3. Slon daemons

The programs that actually perform Slony-I replication are the slon daemons.

You need to run one slon instance for each node in a Slony-I cluster, whether you consider that node a "master" or a "slave". On Windows™ when running as a service things are slightly different. One slon service is installed, and a seperate configuration file registered for each node to be serviced by that machine. The main service then manages the individual slons itself. Since a MOVE SET or FAILOVER can switch the roles of nodes, slon needs to be able to function for both providers and subscribers. It is not essential that these daemons run on any particular host, but there are some principles worth considering:

Warning

Do not run a slon that is responsible to service a particular node across a WAN link if at all possible. Any problems with that connection can kill the connection whilst leaving "zombied" database connections on the node that (typically) will not die off for around two hours. This prevents starting up another slon, as described in the FAQ under multiple slon connections.

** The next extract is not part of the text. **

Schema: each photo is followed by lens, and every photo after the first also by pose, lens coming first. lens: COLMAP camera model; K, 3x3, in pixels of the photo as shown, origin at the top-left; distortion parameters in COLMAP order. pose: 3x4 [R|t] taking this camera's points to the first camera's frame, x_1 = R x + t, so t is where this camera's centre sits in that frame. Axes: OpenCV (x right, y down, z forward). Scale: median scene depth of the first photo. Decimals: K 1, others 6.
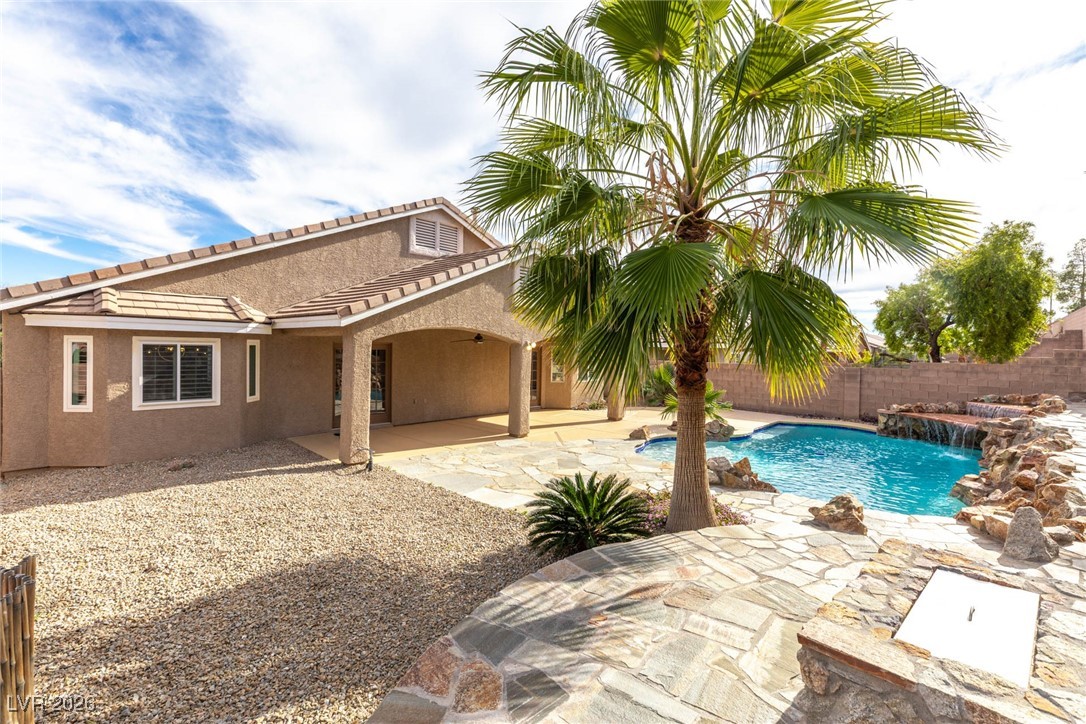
lens RADIAL K [[486.9, 0, 543.1], [0, 486.9, 370.6], [0, 0, 1]] dist [0.003725, -0.000763]
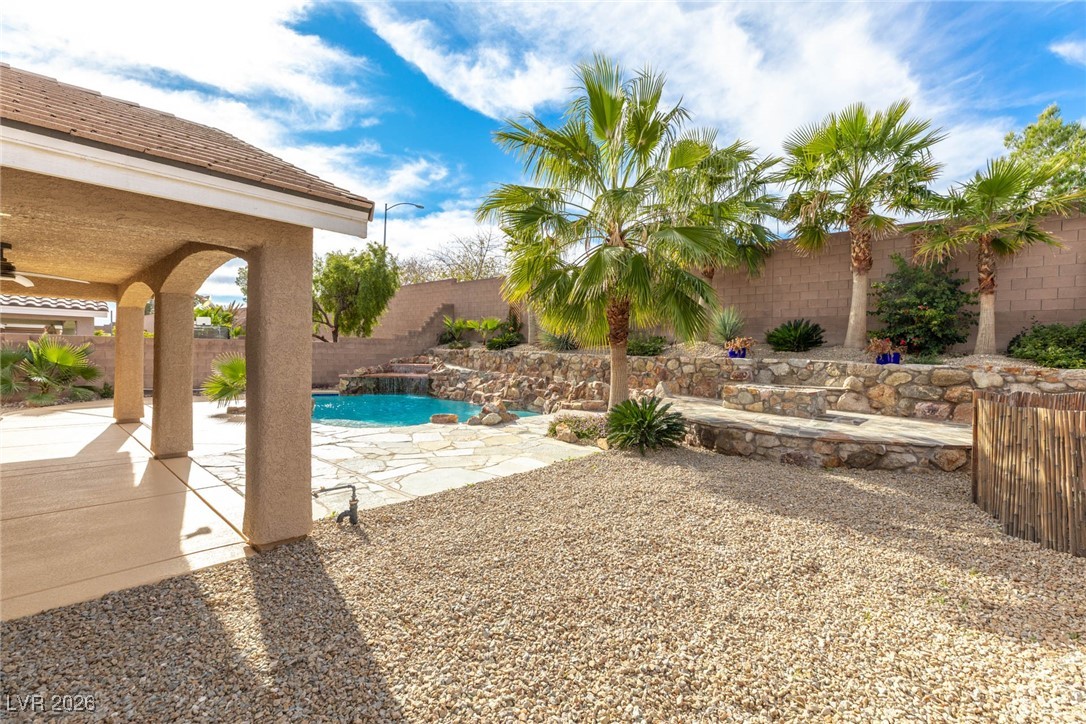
lens RADIAL K [[486.9, 0, 544.6], [0, 486.9, 357.1], [0, 0, 1]] dist [0.003725, -0.000763]
pose [[0.000303, -0.031554, 0.999502, -0.551027], [0.024216, 0.999209, 0.031538, 0.008541], [-0.999707, 0.024194, 0.001067, 0.500058]]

Historically, slon processes have been fairly fragile, dying if they encounter just about any significant error. This behaviour mandated running some form of "watchdog" which would watch to make sure that if one slon fell over, it would be replaced by another.

There are two "watchdog" scripts currently available in the Slony-I source tree:

The slon_watchdog2 script is probably usually the preferable thing to run. It was at one point not preferable to run it whilst subscribing a very large replication set where it is expected to take many hours to do the initial COPY SET. The problem that came up in that case was that it figured that since it hasn't done a SYNC in 2 hours, something was broken requiring restarting slon, thereby restarting the COPY SET event. More recently, the script has been changed to detect COPY SET in progress.

In Slony-I version 1.2, the structure of the slon has been revised fairly substantially to make it much less fragile. The main process should only die off if you expressly signal it asking it to be killed.

A new approach is available in the Section 19.3 script which uses slon configuration files and which may be invoked as part of your system startup process.